How does the London Congestion Charge work?

How does the London Congestion Charge work?

The new London T-Charge will take place from the 23rd October 2017, find out all you need to know about the current London Congestion Charge zones.

From 23rd October 2017, vehicles travelling around central London will need to meet minimum exhaust emission standards or face a daily London T-charge alongside the existing congestion charge.  

Before the new toxicity levy is enforced, we give you a full rundown of the current congestion charge zones in the capital.

What is the London Congestion Charge?

The London Congestion Charge applies to most vehicles entering central London between 07:00 and 18:00 every weekday. For an £11.50 daily fee, drivers can access the London congestion zones an unlimited number of times that day.

No fee is charged on weekends, public holidays or the period between Christmas and New Year.

Where is the London Congestion zone?

The Congestion Charge zone begins in west London at Hyde Park Corner, bordered to the north by Marylebone and finishes near Elephant and Castle in the south. 

As London is one of the most densely populated cities in the world, the fee is intended to reduce high traffic flow in the central area and increase investment funds for London’s Transport System.

How to pay the London Congestion Charge?

A daily cost of £11.50 is applied to all vehicles travelling around the Congestion Charge zones. The easiest payment method is by registering for the Congestion Charge Auto Pay. This reduces the total by £1 allowing motorists to register each vehicle for £10.

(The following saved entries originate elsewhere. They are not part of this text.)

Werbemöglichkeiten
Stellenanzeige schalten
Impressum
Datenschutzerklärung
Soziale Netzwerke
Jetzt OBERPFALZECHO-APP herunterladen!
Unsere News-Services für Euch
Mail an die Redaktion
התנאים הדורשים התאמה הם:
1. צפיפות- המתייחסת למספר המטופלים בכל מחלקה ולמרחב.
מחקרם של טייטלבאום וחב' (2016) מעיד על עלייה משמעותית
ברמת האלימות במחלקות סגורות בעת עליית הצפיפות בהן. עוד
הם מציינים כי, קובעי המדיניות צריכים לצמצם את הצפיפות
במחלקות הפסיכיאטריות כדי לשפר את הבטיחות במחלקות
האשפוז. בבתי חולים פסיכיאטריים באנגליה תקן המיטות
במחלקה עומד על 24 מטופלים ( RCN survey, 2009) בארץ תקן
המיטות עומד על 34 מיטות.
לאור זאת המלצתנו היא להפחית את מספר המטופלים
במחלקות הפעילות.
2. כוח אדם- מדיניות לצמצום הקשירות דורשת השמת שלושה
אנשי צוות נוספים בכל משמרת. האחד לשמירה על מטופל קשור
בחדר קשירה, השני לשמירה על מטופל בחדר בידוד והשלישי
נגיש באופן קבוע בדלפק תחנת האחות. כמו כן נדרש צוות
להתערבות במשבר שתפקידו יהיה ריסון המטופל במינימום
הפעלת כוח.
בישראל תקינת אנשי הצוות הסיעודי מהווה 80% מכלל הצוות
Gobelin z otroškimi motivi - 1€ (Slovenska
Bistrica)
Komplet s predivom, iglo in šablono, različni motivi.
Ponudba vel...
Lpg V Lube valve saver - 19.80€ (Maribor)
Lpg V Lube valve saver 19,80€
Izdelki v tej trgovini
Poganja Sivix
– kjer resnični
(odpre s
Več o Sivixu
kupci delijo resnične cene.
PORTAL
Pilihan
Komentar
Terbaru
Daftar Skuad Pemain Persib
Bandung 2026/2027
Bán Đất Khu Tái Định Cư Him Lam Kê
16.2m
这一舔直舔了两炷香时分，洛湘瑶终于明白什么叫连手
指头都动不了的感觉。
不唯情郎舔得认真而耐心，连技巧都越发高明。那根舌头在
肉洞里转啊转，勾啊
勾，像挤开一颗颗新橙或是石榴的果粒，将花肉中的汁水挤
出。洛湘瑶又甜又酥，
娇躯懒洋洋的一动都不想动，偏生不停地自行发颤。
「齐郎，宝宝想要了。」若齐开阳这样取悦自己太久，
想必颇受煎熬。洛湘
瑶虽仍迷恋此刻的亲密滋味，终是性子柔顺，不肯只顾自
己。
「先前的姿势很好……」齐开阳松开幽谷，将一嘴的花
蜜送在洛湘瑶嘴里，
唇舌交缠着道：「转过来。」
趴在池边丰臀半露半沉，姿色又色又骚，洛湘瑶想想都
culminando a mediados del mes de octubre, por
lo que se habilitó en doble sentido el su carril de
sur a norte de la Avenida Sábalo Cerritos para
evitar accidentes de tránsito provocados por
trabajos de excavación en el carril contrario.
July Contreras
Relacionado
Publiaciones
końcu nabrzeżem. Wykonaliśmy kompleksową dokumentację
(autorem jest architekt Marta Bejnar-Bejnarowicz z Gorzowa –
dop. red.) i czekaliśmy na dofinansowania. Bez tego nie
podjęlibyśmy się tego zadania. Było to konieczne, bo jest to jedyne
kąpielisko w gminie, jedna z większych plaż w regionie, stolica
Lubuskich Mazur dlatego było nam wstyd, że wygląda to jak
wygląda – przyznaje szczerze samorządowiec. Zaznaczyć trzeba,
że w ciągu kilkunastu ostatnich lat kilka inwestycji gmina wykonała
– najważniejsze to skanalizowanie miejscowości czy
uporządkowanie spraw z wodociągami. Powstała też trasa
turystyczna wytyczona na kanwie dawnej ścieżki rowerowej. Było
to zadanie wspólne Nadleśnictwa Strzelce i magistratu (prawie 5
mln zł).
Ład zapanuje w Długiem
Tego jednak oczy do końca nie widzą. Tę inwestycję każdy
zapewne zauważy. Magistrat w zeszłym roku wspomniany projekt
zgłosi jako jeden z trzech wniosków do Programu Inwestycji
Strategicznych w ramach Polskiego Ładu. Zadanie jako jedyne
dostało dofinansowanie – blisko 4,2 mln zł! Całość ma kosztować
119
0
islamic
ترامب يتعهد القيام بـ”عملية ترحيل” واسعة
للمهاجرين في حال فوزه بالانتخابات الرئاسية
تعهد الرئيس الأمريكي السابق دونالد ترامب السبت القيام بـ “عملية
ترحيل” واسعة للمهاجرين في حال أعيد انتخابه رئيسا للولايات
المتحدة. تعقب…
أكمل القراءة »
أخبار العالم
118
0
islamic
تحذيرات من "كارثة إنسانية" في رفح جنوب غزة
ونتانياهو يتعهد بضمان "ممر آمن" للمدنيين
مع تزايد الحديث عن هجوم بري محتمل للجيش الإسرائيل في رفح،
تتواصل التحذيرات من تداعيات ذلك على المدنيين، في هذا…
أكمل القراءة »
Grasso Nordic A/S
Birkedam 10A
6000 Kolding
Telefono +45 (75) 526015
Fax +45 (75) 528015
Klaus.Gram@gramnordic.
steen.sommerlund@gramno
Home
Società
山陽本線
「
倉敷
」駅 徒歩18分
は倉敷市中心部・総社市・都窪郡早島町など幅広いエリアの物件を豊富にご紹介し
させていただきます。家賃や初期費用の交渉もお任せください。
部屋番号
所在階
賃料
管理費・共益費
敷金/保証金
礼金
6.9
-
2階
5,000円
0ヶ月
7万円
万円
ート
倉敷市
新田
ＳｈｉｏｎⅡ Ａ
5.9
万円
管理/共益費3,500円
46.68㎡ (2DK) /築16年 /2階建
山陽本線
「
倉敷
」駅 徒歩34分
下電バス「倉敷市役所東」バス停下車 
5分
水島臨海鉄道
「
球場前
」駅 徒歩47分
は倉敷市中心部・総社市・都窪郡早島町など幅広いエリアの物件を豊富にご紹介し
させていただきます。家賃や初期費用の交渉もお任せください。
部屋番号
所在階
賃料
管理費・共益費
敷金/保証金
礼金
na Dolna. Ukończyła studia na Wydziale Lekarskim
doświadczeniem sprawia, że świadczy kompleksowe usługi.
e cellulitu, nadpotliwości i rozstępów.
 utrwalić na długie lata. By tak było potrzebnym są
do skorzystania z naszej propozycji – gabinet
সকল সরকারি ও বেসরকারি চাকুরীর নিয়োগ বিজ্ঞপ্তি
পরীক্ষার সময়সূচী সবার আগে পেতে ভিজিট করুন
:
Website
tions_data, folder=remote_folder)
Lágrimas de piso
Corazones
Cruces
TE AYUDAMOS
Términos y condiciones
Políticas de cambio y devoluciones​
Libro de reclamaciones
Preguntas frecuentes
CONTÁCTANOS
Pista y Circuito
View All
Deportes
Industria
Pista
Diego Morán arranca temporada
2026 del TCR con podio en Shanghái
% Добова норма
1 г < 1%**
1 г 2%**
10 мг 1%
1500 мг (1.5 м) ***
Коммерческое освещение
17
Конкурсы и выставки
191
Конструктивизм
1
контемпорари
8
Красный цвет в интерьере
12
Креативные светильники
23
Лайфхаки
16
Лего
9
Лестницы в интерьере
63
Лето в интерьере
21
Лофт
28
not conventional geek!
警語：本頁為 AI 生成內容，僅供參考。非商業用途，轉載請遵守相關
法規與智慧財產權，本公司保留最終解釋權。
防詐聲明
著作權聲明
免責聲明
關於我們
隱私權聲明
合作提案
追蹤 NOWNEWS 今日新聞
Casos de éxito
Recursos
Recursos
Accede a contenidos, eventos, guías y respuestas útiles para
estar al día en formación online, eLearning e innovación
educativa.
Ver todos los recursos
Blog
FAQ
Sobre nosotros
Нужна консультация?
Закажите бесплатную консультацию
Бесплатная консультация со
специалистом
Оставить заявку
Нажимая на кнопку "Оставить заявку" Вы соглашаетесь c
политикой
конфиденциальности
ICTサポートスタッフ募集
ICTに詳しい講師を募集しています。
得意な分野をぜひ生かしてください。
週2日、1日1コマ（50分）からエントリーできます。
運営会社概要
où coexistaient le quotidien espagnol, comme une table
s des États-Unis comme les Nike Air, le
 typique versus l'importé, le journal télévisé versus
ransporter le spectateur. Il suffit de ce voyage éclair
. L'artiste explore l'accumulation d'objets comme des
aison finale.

Failure to pay the daily charge will result in the issuing of a Penalty Charge Notice (PCN). The penalty charge amounts to £130 or a reduced cost of £65 if paid within 14 days.  

What is the London T-Charge?

From 23rd October 2017, a London T-Charge will be applied to all cars, vans, buses, coaches and heavy goods vehicles (HGV) entering central London. 

The toxicity levy is a move by the UK government to support a greener transport system. The charge expected to hit 10,000 vehicles with the worst emissions, including cars registered before 2006.   

Motorists can use an online vehicle checker on the Transport for London website to find out if they need to pay it.